Now I hope he doesn’t take years to write future books in the series (and a little internet sleuthing says he and his daughters who helped build the story and world aren’t planning to wait long to release book 2).


It’s a story of siblings overcoming odds to save one another. The book is masterfully done to let the reader experience the characters, and the dynamics between siblings are lovely. The book’s real magic (pun intended) is the complexity of the conflict. I had to go back and re-read later with multiple twists, surprises, intersections, and breadcrumbs.


I wasn’t sure about the intended age level. The Pennymores has sufficient complexity that older middle-grade readers and younger high school students will love. The book jacket lists this as ages 7-13. Any violence isn’t gratuitous or overly described, and there’s no romance, which makes me push this towards the middle to the upper end of that age group. I believe the Pennymores will have a lot of appeal to YA fantasy lovers who want plot complexity, a robust set of villains and complexity in the world, and emotional drama without a lot of grit.

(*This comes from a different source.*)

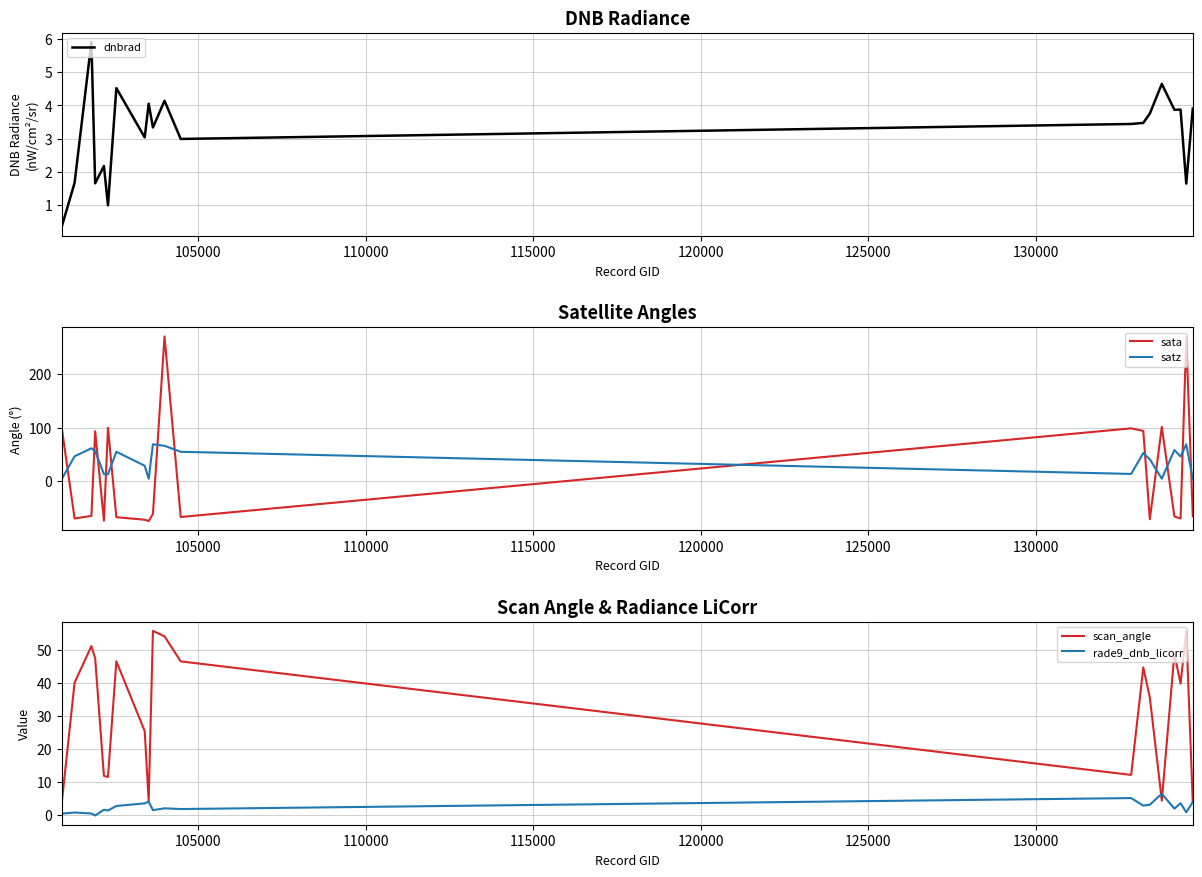

After their last crossing, which series has the higher values: satz or sata?

satz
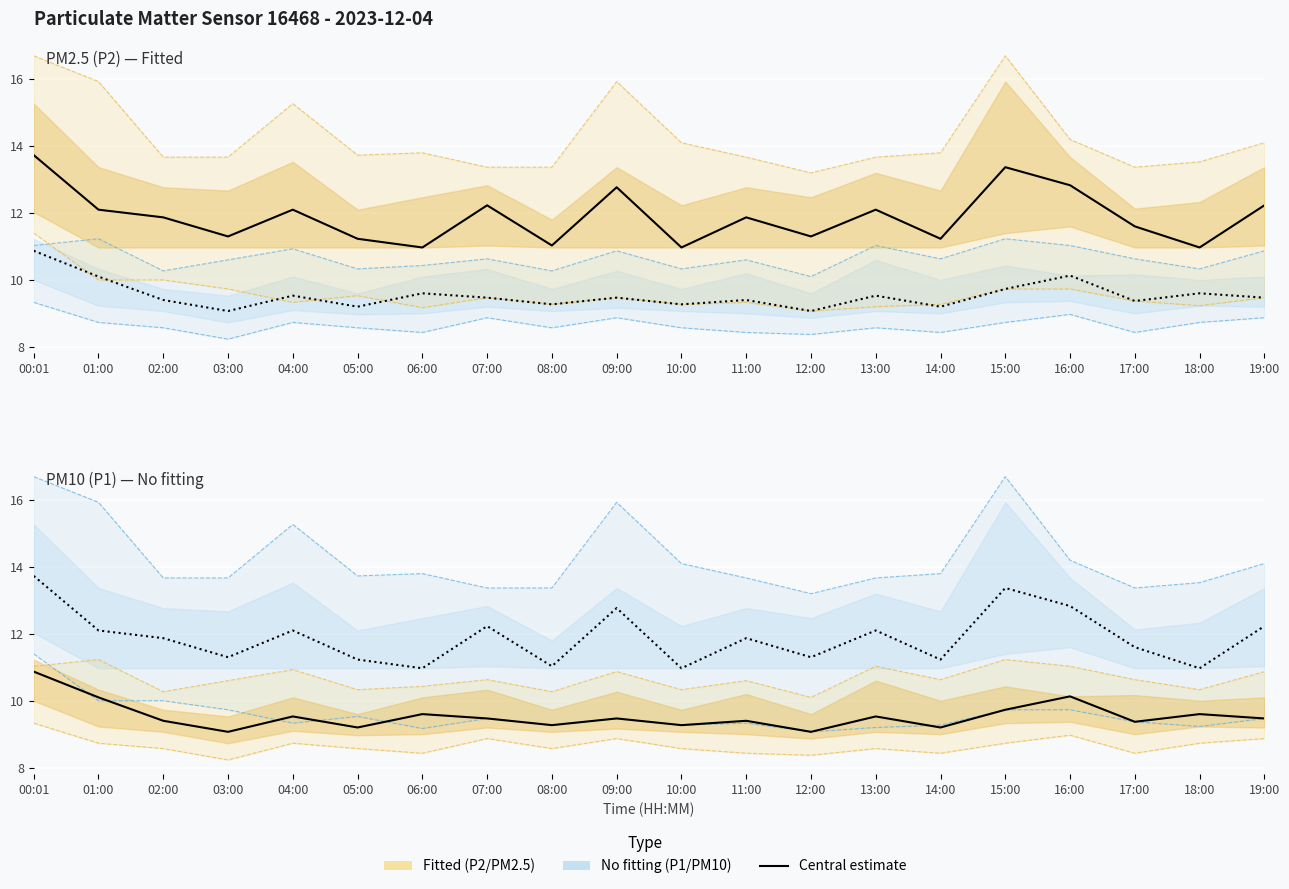

Rank the categories by P2 lower bound value from lowest to highest.

03:00, 12:00, 06:00, 11:00, 14:00, 17:00, 02:00, 05:00, 08:00, 10:00, 13:00, 01:00, 04:00, 15:00, 18:00, 07:00, 09:00, 19:00, 16:00, 00:01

Parents of younger readers will want to be aware that there are allusions to murder, attempted murder, peril, and more common things like running away, lying, magic fights, bullying, and other expected evil acts that do occur. There are those intense, action moments, battles, and villains doing villainous things, but mostly it feels like a book you could read as a read-aloud story too. It’ll remind you of the early Harry Potter, Percy Jackson, and Narnia books in those ways.


The book contains intricate character sketches, and art sprinkled throughout that offers diverse characters. My biggest complaint about the book is the number of characters, which sometimes felt like we didn’t get enough of some of the characters. Given that the book is intended as a series, it’s probably like what we found with Harry Potter, where JK Rowling teased the characters early and got to know them throughout the series. There was a fun, well-thought-out resolution to the first book, but undoubtedly several plot points, settings, and characters at the end that didn’t have closure. In particular, I wanted to know more about some of the places in Fonde and more about the parents, but I anticipate that was by design and will be explored in future books.


Elementary librarians should shelf this (and given the important role libraries play in the story, I suspect they will). Middle and high school libraries should also have this since I anticipate it’ll be a read that complements books like School of Good and Evil, later Harry Potter, and even Hunger Games. Public libraries with separate YA and Middle-Grade sections may have some decisions about where to shelve the Pennymores. At around 400 pages with longish chapters and a significant cast, this might not be the best read-aloud, but avid fantasy fans will undoubtedly love it. Strong Recommendation.